While I was exploring a lighthouse off the coast of Road Island, I ran into a part of the house that I was sure was not actually on the tour. I realize now the irony of getting lost in a light house. It is literally a building specifically designed to prevent disorientation. I am not really sure how I got lost or if it was indeed an accident or actually a purposeful folly. I do have a keen ability to be entirely captivated by a marvelous detail that I am oblivious to things going on (or in this case moving on) around me. However, I also have a prideful side that sometimes provides me a false confidence in my abilities to navigate areas I have never visited before. It would not have been unlike me to assume that I would be able to catch up with the tour later. This character flaw combined with a subconscious desire to fulfill my more curious sensibilities sometimes gets me into some glorious messes. And truth be told, I wouldn’t change that for the world. I love getting lost. If I hadn’t gotten lost I wouldn’t have stumbled upon the lighthouse storage room. This hodgepodge collection of trinkets from the Lighthouse’s past provided me a clearer picture of its story than any tour could have done. I enjoyed walking through the “attic” imagining the people who used these items, how these random items came to reside in this lighthouse and how long they had been there. It was truly magical and enchanting. I eventually found my way back to the tour and my secret detour was never discovered. 🙂
There is something so uniquely wholesome about lighthouses. Perhaps their ability to secure ones instant trust shouldn’t be all that surprising. Their very reason for existence is to guide the lost home. They provide a beacon of hope and light to the weary traveler while nobly identifying the dangers before them. Their constant drumming of light provides a rhythmic path to safety that calms and assures the soul.
I have not done much/any sailing on my own. I would be the first to tell you I wouldn’t have the first clue how to circumnavigate the seas. I can only imagine the powerful all consuming wave of relief one would feel when they first catch glimpse of the shore through that beacon of light. Its dancing reflection across the water would be a blanket of security to those searching for asylum from the unforgiving seas.
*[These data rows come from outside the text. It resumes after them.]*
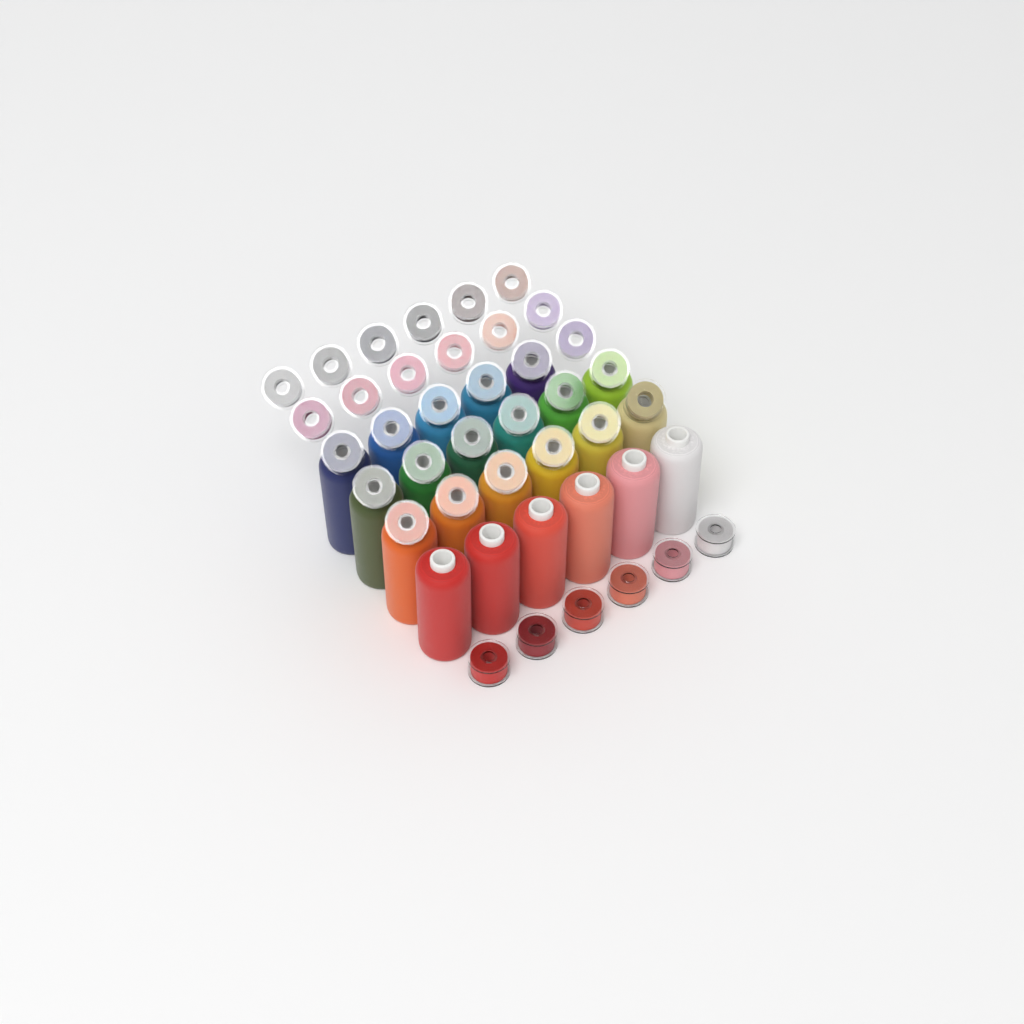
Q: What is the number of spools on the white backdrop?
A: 23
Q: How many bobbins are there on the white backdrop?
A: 36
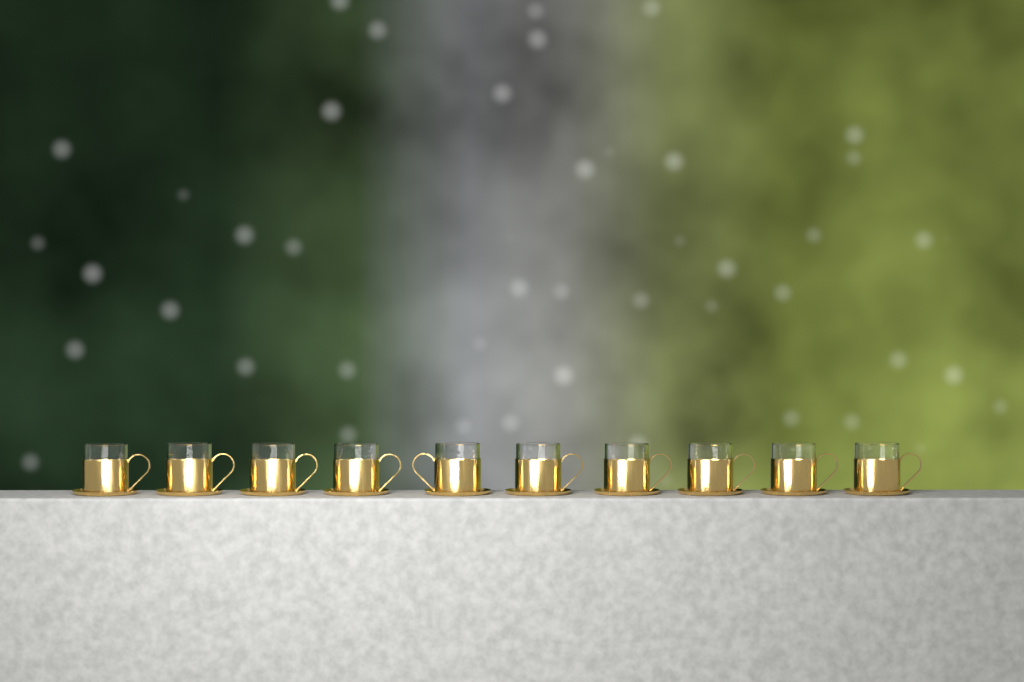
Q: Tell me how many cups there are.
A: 10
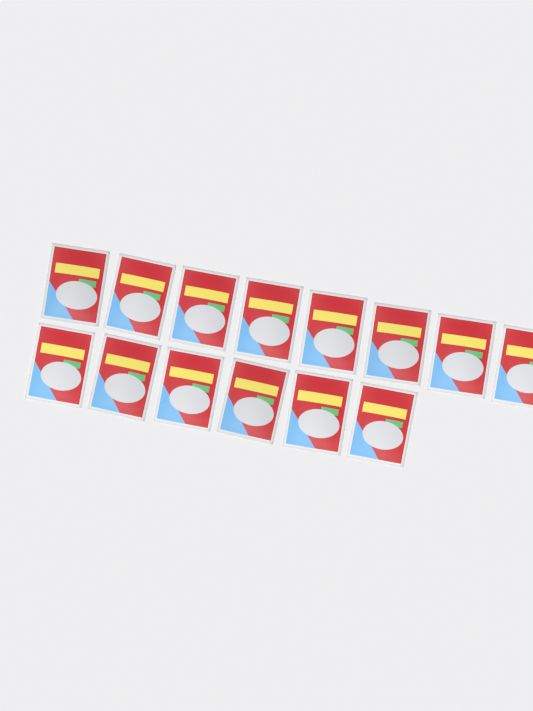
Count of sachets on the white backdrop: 14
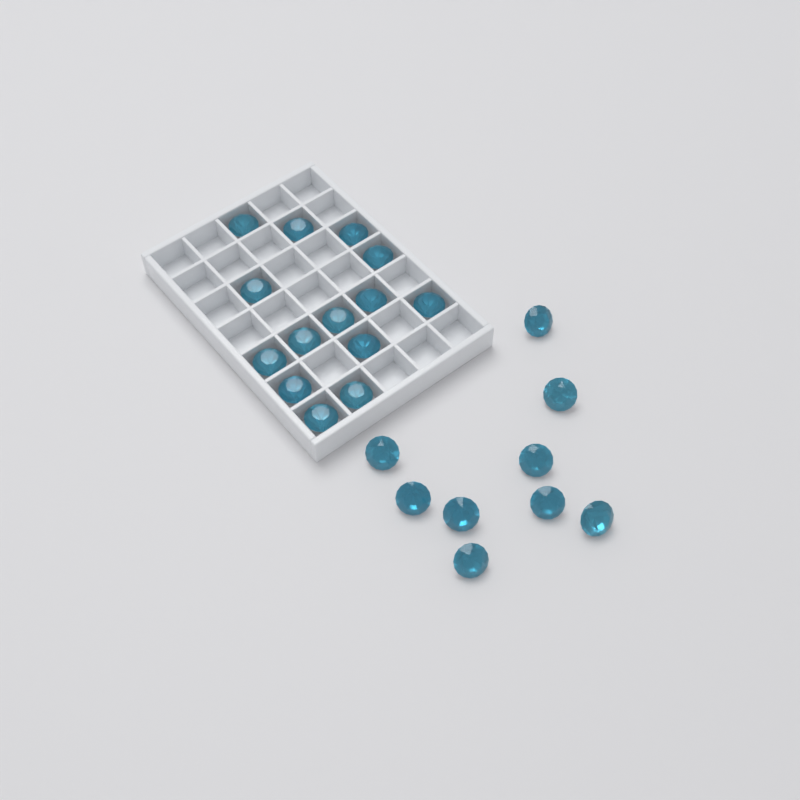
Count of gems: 23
When I come across a light house in my travels I am captivated by their beauty. This one taken at Point Judith in Rhode Island was particularly captivating. With today’s new innovations these beautiful structures are more historical artifacts than tools of navigation; but I love them because they represent a bygone era where man relied on his fellow human being rather than a machine for assistance. In a storm sailors depended on the honor of the men who ran these houses to guide them through the rough and merciless waters. When I see a lighthouse I often wonder about the men who lived and worked in them. I also think about their lonely life; living in a tower above the world. I am sure they saw all, but engaging in so little. Who were these men? What stories did they have?
While Lighthouses invoke my romantic sensibilities about the days of old and delight my imagination they also provide such great parallels to the God I serve. When I see a lighthouse I am reminded how God is that steady unwavering beacon of true light in my own life. He is always guiding our path and leading us home. He is unwavering, unchanging and unyielding. He is the one and true constant source of security, love and peace. He alone can help us face the trials and storms of this world.
Psalms 119: Your word is a lamp for my feet, a light on my path.